在印度尼西亚的许多地区,多花蒲桃(Wight)Walp叶传统上用于治疗糖尿病。传统用法是将叶子煮沸至水量减少一半,然后每天服用煎剂1 - 2次。尽管有几项研究报道了这种植物的抗糖尿病活性,但生物活性化合物尚未得到很好的鉴定。
印度尼西亚是糖尿病病例数最高的国家之一,尤其是2型糖尿病(T2DM)。很少有人能获得现代药物治疗;因此,抗糖尿病传统药物的作用变得越来越重要。本研究旨在使用代谢组学方法从多花蒲桃叶中鉴定α - 葡萄糖苷酶抑制剂。当多花蒲桃的活性成分被正确鉴定后,草药的质量就能更容易得到控制。
多花蒲桃的干燥叶采用综合提取方法,使用正己烷、丙酮和水的溶剂组合进行梯度提取,共得到42个馏分。所有馏分均进行体外α - 葡萄糖苷酶抑制试验,并使用核磁共振(NMR)和高效液相色谱(HPLC)进行化学图谱分析。采用正交投影最小二乘法(OPLS)分析将这两个数据相关联,以鉴定NMR信号以及与活性相关的HPLC色谱峰。二维NMR和超高效液相色谱 - 高分辨率质谱联用(UHPLC - HRMS)分析也用于更精确地鉴定化合物。通过计算机模拟技术确认所鉴定活性化合物的活性。

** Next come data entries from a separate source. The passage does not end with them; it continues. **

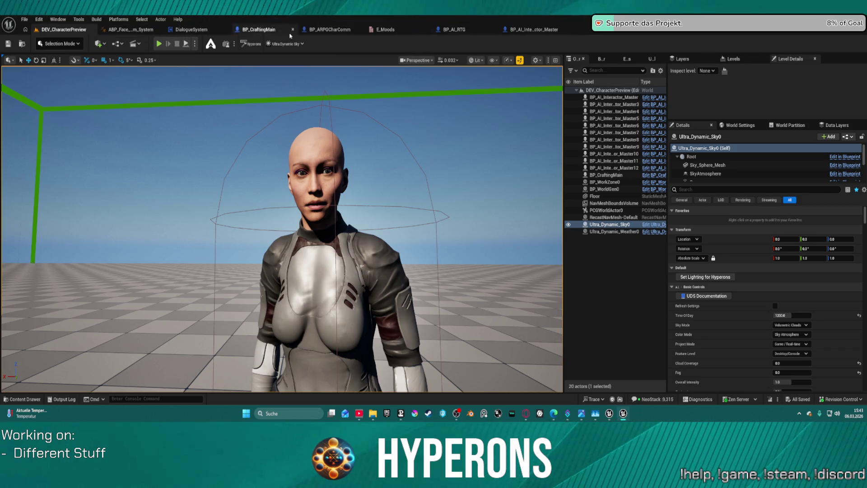
- In BP_CraftingMain, inspect the Body and Mesh (CharacterMesh0) component details
{"action": "left_click", "coordinate": [275, 29]}
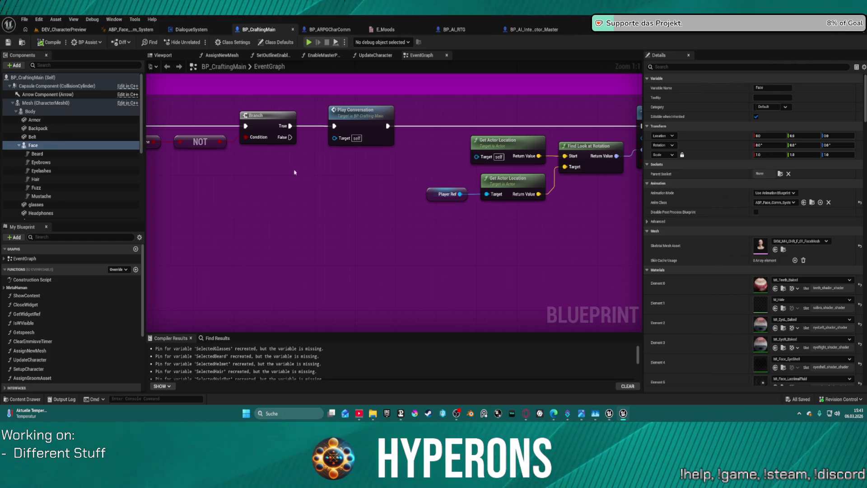
{"action": "left_click", "coordinate": [45, 111]}
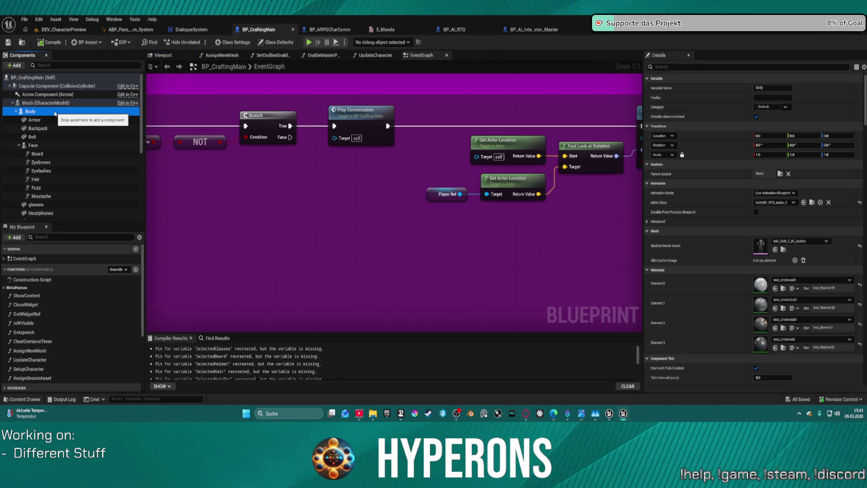
{"action": "left_click", "coordinate": [35, 106]}
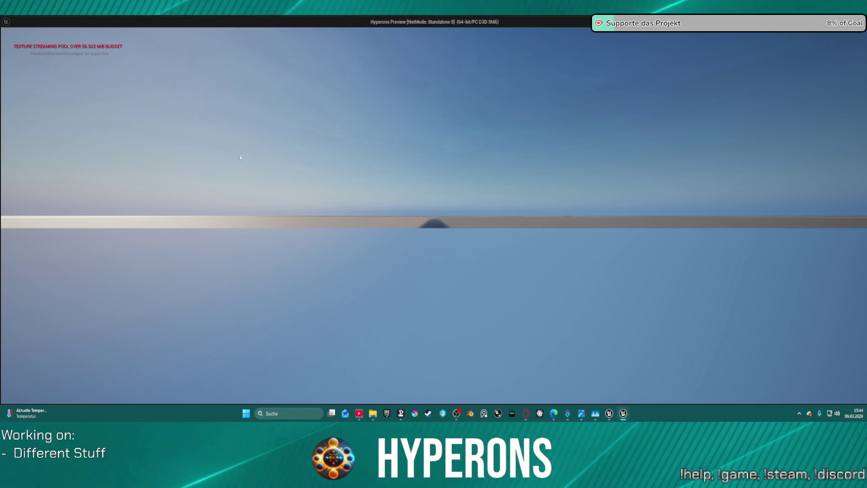
- Look around the character lineup in the standalone preview, then close it with Esc
{"action": "left_click", "coordinate": [373, 139]}
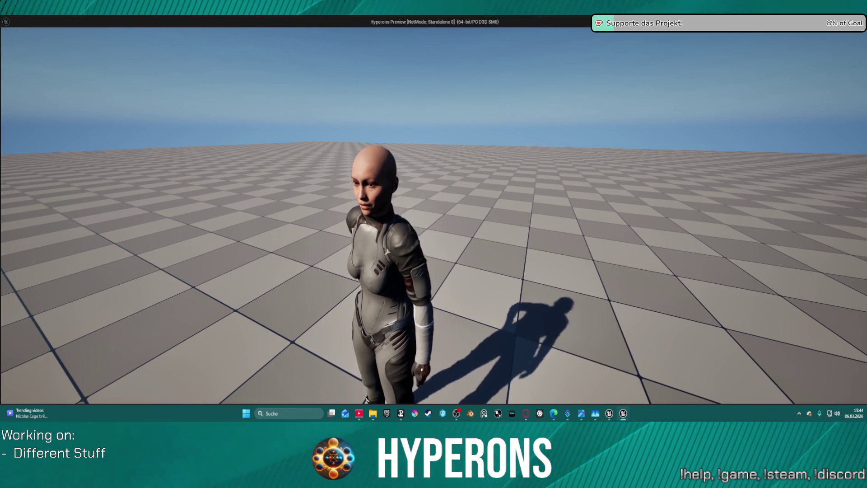
{"action": "key", "text": "Escape"}
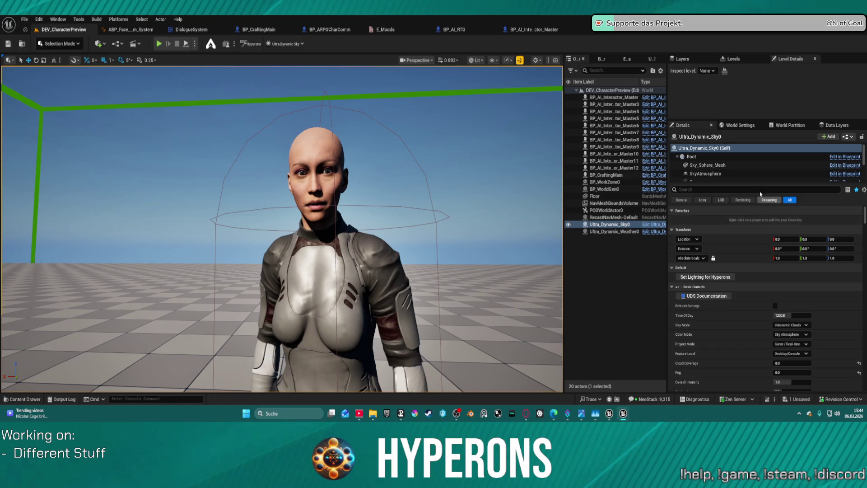
- Set World Settings GameMode Override to BP_ARPG_GameMode and start Play In Editor
{"action": "left_click", "coordinate": [741, 125]}
{"action": "left_click", "coordinate": [789, 157]}
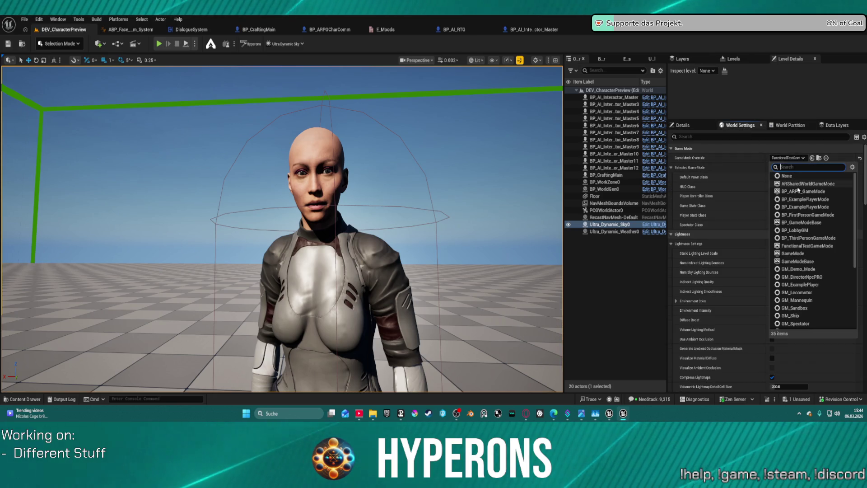
{"action": "left_click", "coordinate": [798, 191]}
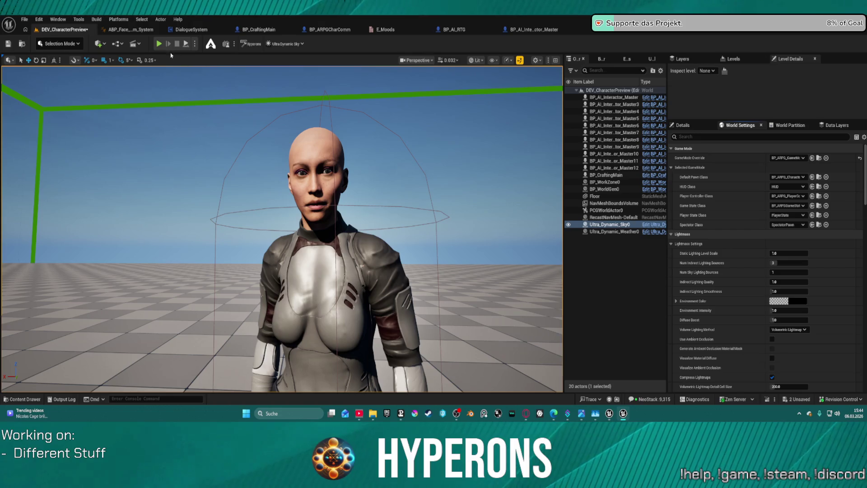
{"action": "left_click", "coordinate": [159, 44]}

α - 葡萄糖苷酶活性测试结果表明,活性最高的馏分来自中等极性的溶剂:馏分9和10(F9和F10),分别从丙酮 - 水比例为4:1和3:2的梯度溶液中获得。F9和F10的IC50值分别为24.8和31.8μg/mL。NMR数据表明,F9在芳香区的信号比F10更强且更多样化。OPLS分析结果表明,F9中丰富的一些典型黄酮类信号与α - 葡萄糖苷酶活性呈正相关。对F9进行二维NMR和UHPLC - HRMS分析得出结论,这些信号可归因于杨梅素 - 3 - O - 鼠李糖苷(杨梅苷)和表没食子儿茶素 - 3 - 没食子酸酯(EGCG)。计算机模拟分析证实了这些结果,因为杨梅苷和EGCG的结合能与作为阳性对照的阿卡波糖相似(分别为 - 8.47、 - 8.19和 - 10.13)。
NMR和HPLC - 代谢组学成功鉴定出杨梅苷和EGCG为多花蒲桃叶中的α - 葡萄糖苷酶抑制剂,对接分析验证了它们的抑制活性。本研究结果证明了多花蒲桃作为抗糖尿病草药的传统用途是合理的。